Lately, the word reinvention has become all the rage. I have met women who, mid-career pivoted into a different direction, and others who have completely taken up different trades. I have also met some who have combined careers and hobbies to find the sweet spot - work they truly love. But sometimes it’s not as easy as it sounds. What factors set us up for success when we’re rethinking our career progression or the lack of it?
Review your past, current status
When women talk about being connected to their authentic self, they are referring to the intersection of interests, passions and what you are good at.
Taking an inventory of what you have succeeded in and enjoyed in the past provides inklings as to this intersection, as is what you have not enjoyed. Step back and carefully analyse your past and how that influences your present career path.
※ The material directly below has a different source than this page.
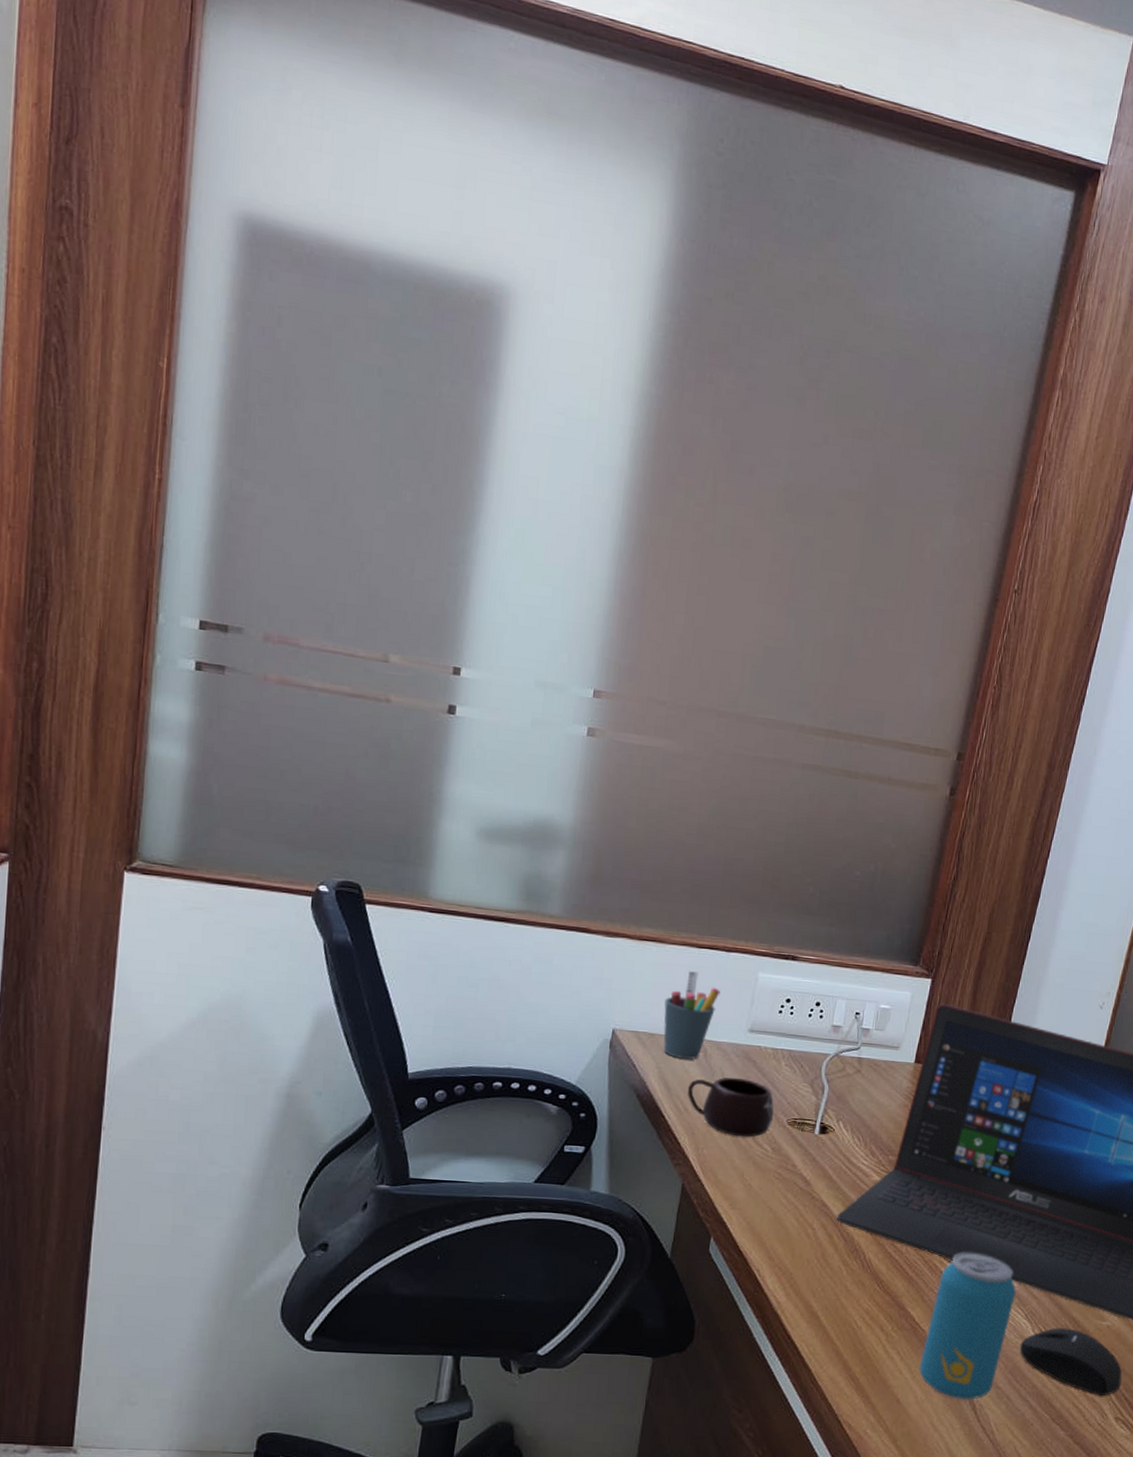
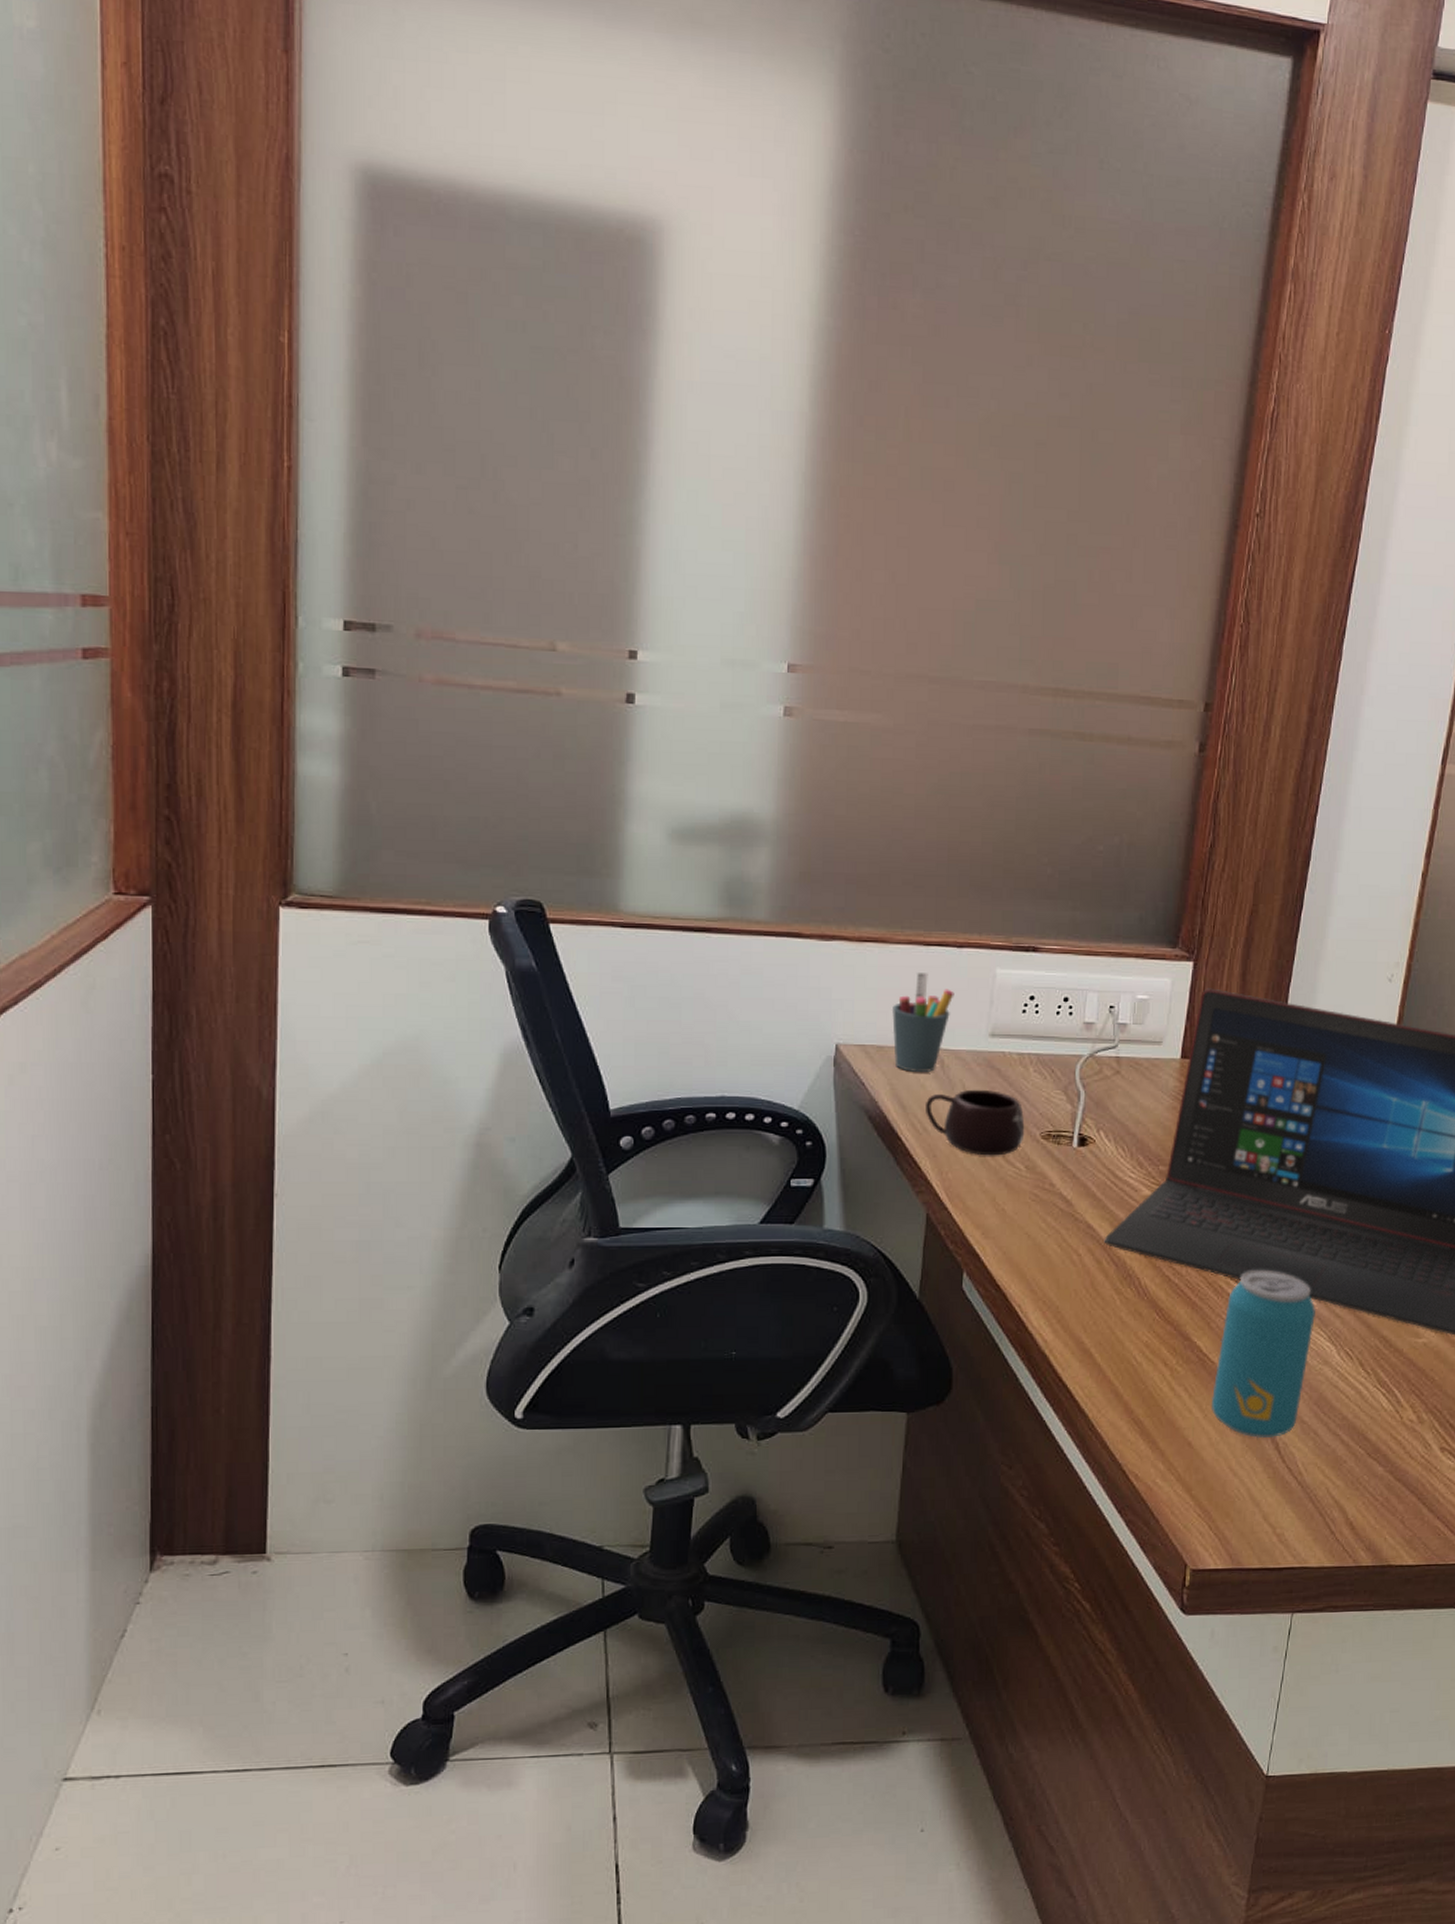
mouse: present [1019,1328,1122,1395] -> none [1324,1349,1445,1423]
Underestimating your offering
Most women lack a clear idea of what they are truly capable of. For example, women who take time off work to have children may see this as a hindrance to their career progression or as taking a step back. But on the contrary, time away from your desk job can give you much needed insights and time to reflect. It is said that sometimes you need to step away from your current challenges in order to gain clarity on the problem that you are dealing with.
One way to get around this issue is to get a perspective from a mentor or objective person who has known you for a long time and understands what your competences are.
The impostor syndrome
If you have ever experienced the unnerving feeling that you don’t quite fit in your career or as if you are a fraud, then it could be a result of a couple of things. Either you feel as if your value as an employee is not suitably recognised or you experience the nagging feeling that you will not be selected for growth opportunities if they come up.
Identify whether the mismatch between your value and your role is perceived or real and what you can do about it. Talk to someone you can trust to do this evaluation with you and most importantly, someone who is not in direct conflict with your role or threatened by your growth.